WORK INSTRUCTION:
Below is some data. Retype exactly the lines starting at the one with "hfov_deg: 17.9" and ending at the one with "exposure_s: 1/30".

(Data extracted from a collection)
== == ==
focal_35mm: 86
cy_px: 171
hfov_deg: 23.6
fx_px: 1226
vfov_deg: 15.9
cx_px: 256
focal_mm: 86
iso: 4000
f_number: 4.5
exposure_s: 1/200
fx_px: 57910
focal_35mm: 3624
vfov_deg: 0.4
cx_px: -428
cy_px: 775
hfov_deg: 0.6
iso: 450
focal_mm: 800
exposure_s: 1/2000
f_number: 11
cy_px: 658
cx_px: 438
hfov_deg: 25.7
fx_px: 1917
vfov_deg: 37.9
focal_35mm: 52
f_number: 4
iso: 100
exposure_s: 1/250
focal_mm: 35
== == ==
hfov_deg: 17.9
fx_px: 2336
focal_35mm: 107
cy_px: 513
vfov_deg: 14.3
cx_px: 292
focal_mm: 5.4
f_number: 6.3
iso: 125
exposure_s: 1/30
== == ==
SOLUTION:
hfov_deg: 17.9
fx_px: 2336
focal_35mm: 107
cy_px: 513
vfov_deg: 14.3
cx_px: 292
focal_mm: 5.4
f_number: 6.3
iso: 125
exposure_s: 1/30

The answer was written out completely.